# Required work
Every line of the entries that holds the word "planta" is to be copied.

------ Extracted entries ------

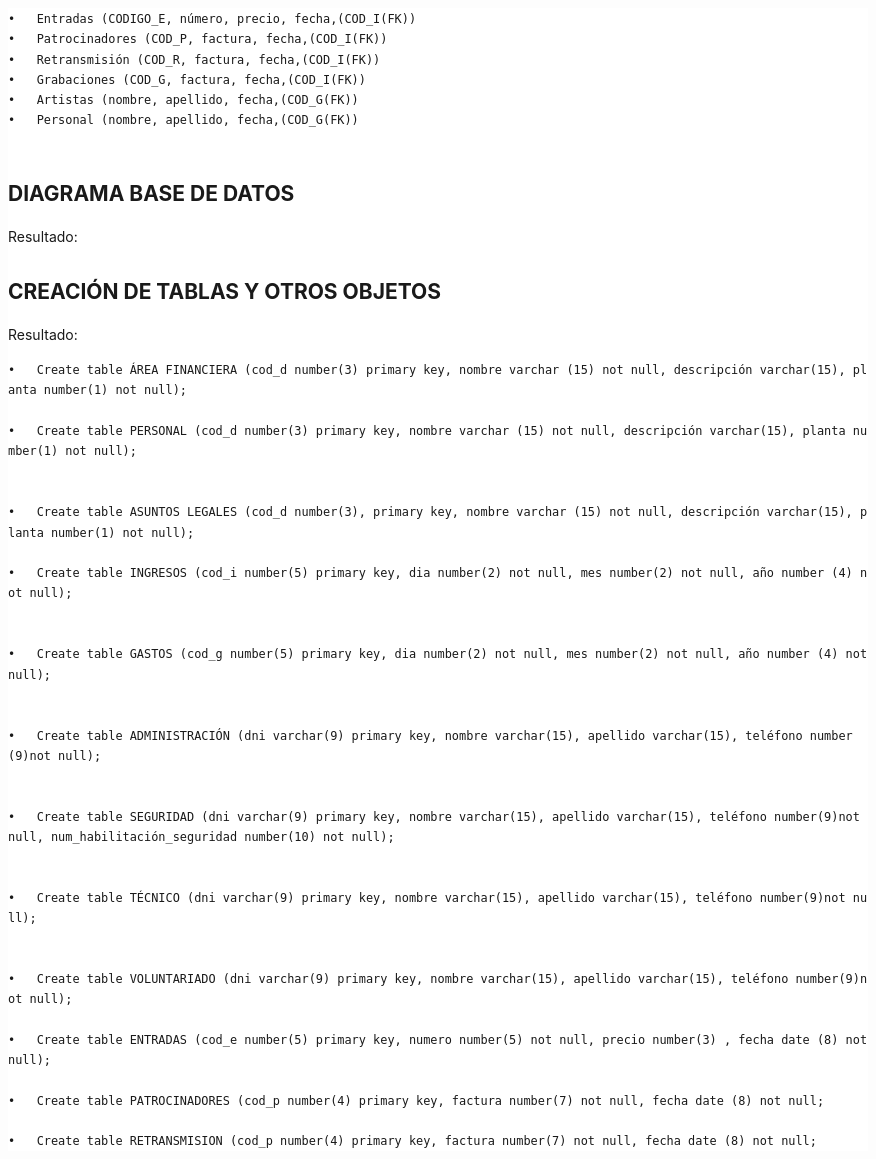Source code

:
 ```
•	Entradas (CODIGO_E, número, precio, fecha,(COD_I(FK))
•	Patrocinadores (COD_P, factura, fecha,(COD_I(FK))
•	Retransmisión (COD_R, factura, fecha,(COD_I(FK))
•	Grabaciones (COD_G, factura, fecha,(COD_I(FK))
•	Artistas (nombre, apellido, fecha,(COD_G(FK))
•	Personal (nombre, apellido, fecha,(COD_G(FK))


```

## DIAGRAMA BASE DE DATOS

Resultado:
```

```

## CREACIÓN DE TABLAS Y OTROS OBJETOS


Resultado:
```
•	Create table ÁREA FINANCIERA (cod_d number(3) primary key, nombre varchar (15) not null, descripción varchar(15), planta number(1) not null);

•	Create table PERSONAL (cod_d number(3) primary key, nombre varchar (15) not null, descripción varchar(15), planta number(1) not null);


•	Create table ASUNTOS LEGALES (cod_d number(3), primary key, nombre varchar (15) not null, descripción varchar(15), planta number(1) not null);

•	Create table INGRESOS (cod_i number(5) primary key, dia number(2) not null, mes number(2) not null, año number (4) not null);


•	Create table GASTOS (cod_g number(5) primary key, dia number(2) not null, mes number(2) not null, año number (4) not null);


•	Create table ADMINISTRACIÓN (dni varchar(9) primary key, nombre varchar(15), apellido varchar(15), teléfono number(9)not null);


•	Create table SEGURIDAD (dni varchar(9) primary key, nombre varchar(15), apellido varchar(15), teléfono number(9)not null, num_habilitación_seguridad number(10) not null);


•	Create table TÉCNICO (dni varchar(9) primary key, nombre varchar(15), apellido varchar(15), teléfono number(9)not null);


•	Create table VOLUNTARIADO (dni varchar(9) primary key, nombre varchar(15), apellido varchar(15), teléfono number(9)not null);

•	Create table ENTRADAS (cod_e number(5) primary key, numero number(5) not null, precio number(3) , fecha date (8) not null);

•	Create table PATROCINADORES (cod_p number(4) primary key, factura number(7) not null, fecha date (8) not null; 

•	Create table RETRANSMISION (cod_p number(4) primary key, factura number(7) not null, fecha date (8) not null;

```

------

# Solution to this exercise
•	Create table ÁREA FINANCIERA (cod_d number(3) primary key, nombre varchar (15) not null, descripción varchar(15), planta number(1) not null);
•	Create table PERSONAL (cod_d number(3) primary key, nombre varchar (15) not null, descripción varchar(15), planta number(1) not null);
•	Create table ASUNTOS LEGALES (cod_d number(3), primary key, nombre varchar (15) not null, descripción varchar(15), planta number(1) not null);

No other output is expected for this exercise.